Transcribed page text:
————

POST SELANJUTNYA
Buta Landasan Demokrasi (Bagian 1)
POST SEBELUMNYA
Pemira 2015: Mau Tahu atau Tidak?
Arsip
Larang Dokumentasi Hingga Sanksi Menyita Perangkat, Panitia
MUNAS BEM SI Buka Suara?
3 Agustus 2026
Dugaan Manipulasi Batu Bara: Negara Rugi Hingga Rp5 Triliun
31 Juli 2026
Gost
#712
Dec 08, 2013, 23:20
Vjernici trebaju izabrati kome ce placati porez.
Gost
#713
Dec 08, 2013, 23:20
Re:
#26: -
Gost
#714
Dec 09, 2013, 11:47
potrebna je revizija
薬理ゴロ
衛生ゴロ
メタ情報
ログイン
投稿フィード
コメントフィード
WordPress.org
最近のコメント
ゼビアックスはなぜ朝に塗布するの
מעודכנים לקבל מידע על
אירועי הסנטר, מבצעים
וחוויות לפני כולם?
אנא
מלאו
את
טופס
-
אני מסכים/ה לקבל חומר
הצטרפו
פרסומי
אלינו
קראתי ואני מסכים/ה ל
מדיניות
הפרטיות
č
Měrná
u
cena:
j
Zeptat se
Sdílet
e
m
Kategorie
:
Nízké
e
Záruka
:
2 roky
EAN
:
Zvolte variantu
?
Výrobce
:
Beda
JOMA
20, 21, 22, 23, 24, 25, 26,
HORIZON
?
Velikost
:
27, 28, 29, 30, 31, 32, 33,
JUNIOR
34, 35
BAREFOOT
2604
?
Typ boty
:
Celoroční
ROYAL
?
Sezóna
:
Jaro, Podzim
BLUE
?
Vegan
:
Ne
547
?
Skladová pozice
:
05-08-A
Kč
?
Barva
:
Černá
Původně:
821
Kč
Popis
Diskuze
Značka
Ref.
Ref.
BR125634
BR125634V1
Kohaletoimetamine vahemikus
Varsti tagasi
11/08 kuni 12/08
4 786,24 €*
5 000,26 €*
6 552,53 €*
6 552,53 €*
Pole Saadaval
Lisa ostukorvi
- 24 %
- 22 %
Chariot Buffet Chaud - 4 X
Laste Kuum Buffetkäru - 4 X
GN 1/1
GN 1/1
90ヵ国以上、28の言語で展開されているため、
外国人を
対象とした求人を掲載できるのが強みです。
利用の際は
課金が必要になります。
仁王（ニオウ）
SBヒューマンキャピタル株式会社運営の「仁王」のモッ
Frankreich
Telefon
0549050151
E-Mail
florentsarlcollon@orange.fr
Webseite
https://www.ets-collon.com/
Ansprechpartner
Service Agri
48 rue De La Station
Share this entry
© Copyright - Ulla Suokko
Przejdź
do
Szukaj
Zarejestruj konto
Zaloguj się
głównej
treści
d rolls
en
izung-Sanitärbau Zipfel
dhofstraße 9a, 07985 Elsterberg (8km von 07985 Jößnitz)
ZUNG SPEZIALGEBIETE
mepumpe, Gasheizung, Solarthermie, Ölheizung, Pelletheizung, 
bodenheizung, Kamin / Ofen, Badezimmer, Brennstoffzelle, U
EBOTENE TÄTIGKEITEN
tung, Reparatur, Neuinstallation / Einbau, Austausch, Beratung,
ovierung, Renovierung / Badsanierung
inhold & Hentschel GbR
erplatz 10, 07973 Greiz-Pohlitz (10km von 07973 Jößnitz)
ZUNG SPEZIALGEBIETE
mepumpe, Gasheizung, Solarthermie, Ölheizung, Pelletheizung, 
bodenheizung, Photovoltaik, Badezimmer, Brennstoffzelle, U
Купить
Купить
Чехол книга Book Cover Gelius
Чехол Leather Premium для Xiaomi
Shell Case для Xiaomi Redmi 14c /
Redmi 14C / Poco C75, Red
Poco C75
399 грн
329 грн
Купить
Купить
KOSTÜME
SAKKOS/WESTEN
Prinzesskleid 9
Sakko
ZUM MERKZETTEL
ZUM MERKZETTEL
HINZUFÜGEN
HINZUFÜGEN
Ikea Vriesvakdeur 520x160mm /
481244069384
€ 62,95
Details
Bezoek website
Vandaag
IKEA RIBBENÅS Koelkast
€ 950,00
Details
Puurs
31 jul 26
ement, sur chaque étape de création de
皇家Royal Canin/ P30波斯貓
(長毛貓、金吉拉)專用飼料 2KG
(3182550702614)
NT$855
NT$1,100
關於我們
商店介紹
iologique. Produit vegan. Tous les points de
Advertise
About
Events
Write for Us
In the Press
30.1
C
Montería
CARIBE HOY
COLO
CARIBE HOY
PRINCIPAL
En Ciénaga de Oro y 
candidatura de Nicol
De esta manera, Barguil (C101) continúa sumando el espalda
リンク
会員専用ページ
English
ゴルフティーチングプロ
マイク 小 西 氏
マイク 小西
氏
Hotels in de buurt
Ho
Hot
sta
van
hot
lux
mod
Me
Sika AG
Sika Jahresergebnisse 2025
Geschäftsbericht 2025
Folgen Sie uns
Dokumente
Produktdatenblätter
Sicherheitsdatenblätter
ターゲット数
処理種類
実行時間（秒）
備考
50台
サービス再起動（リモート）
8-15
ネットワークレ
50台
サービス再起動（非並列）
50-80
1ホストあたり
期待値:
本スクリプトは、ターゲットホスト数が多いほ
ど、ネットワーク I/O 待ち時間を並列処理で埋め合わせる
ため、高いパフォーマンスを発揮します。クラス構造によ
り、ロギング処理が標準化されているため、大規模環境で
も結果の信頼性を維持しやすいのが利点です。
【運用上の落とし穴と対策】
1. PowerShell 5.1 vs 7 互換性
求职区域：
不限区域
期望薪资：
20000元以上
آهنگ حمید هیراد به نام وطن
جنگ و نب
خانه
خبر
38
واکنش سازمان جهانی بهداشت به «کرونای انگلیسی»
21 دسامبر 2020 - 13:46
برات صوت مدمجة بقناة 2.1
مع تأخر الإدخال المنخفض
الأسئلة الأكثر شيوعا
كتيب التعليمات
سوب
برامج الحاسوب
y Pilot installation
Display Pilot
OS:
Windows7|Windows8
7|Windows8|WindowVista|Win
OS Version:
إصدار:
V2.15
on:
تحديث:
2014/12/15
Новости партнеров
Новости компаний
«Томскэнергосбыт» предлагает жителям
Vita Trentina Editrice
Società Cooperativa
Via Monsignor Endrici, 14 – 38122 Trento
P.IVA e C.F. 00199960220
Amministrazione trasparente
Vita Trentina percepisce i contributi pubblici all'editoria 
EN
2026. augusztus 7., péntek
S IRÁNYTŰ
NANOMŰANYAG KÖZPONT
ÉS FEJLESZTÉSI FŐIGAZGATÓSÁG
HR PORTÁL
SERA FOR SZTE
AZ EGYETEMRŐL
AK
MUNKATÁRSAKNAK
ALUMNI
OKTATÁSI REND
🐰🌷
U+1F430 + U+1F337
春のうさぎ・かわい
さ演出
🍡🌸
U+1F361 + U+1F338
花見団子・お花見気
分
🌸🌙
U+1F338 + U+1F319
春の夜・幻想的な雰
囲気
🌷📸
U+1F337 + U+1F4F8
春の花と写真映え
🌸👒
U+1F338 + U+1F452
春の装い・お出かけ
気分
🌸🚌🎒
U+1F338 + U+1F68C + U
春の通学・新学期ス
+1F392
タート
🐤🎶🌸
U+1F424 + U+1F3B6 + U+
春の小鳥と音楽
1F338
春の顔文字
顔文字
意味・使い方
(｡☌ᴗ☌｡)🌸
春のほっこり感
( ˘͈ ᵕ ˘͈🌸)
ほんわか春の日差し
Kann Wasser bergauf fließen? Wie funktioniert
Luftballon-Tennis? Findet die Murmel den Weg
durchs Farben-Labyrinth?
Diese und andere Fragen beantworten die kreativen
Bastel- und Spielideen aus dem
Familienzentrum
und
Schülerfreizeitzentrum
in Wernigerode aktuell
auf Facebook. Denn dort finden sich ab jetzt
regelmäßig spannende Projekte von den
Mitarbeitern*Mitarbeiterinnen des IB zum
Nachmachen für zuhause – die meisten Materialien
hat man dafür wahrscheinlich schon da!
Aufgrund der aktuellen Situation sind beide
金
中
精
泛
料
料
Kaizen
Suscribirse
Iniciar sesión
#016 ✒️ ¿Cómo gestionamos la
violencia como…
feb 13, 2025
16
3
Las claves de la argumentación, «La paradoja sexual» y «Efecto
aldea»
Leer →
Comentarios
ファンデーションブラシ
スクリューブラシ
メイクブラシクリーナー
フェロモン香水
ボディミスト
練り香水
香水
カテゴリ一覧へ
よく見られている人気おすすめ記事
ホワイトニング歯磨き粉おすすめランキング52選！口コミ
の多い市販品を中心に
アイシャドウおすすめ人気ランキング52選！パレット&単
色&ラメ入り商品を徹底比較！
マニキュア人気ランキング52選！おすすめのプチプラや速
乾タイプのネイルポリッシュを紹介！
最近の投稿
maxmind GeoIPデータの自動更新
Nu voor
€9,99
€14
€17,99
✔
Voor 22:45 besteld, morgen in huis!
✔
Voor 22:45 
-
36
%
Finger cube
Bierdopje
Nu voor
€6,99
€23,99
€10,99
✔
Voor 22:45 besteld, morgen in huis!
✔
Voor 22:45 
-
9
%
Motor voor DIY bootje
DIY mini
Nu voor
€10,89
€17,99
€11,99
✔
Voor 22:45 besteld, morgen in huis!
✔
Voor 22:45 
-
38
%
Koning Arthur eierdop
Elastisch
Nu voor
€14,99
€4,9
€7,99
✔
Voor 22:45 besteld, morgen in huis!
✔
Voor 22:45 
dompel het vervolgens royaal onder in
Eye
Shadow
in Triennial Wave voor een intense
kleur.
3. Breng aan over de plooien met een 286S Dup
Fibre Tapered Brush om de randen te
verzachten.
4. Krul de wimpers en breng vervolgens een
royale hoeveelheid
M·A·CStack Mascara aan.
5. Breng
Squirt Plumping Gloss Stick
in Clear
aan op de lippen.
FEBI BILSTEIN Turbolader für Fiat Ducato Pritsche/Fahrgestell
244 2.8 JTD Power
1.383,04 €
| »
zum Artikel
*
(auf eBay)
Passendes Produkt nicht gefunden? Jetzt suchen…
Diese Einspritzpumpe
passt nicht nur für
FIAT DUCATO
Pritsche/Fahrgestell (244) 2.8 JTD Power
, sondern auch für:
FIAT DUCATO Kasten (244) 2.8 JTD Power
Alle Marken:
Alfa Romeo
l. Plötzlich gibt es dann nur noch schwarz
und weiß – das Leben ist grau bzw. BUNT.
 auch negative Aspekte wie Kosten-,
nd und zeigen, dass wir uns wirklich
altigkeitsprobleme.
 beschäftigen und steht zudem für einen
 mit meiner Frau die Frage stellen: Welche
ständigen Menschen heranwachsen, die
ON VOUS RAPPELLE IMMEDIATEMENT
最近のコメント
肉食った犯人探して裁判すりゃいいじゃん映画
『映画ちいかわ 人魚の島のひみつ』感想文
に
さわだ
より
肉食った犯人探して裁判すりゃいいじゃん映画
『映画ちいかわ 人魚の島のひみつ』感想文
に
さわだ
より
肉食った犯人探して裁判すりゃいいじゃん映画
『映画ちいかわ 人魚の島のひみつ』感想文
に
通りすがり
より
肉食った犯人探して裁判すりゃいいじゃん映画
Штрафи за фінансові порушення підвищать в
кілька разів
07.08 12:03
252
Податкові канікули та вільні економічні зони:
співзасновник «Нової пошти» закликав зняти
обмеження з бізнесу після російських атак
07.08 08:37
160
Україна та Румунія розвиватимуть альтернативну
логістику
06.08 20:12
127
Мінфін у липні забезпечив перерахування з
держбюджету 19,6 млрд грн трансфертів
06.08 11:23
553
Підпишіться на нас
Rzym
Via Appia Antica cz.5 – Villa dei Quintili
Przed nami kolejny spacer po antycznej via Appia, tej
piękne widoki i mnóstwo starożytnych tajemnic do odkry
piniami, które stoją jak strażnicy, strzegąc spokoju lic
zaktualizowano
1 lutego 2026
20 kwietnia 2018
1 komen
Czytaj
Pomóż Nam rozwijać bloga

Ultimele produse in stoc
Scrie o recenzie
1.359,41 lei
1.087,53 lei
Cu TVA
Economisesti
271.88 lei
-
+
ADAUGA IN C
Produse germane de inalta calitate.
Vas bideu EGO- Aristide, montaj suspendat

————

■ Try it:
Copy out every line from the top down to the line containing "Dec 09, 2013, 11:47", both ends included, with no changes.

■ Solution for this problem:
POST SELANJUTNYA
Buta Landasan Demokrasi (Bagian 1)
POST SEBELUMNYA
Pemira 2015: Mau Tahu atau Tidak?
Arsip
Larang Dokumentasi Hingga Sanksi Menyita Perangkat, Panitia
MUNAS BEM SI Buka Suara?
3 Agustus 2026
Dugaan Manipulasi Batu Bara: Negara Rugi Hingga Rp5 Triliun
31 Juli 2026
Gost
#712
Dec 08, 2013, 23:20
Vjernici trebaju izabrati kome ce placati porez.
Gost
#713
Dec 08, 2013, 23:20
Re:
#26: -
Gost
#714
Dec 09, 2013, 11:47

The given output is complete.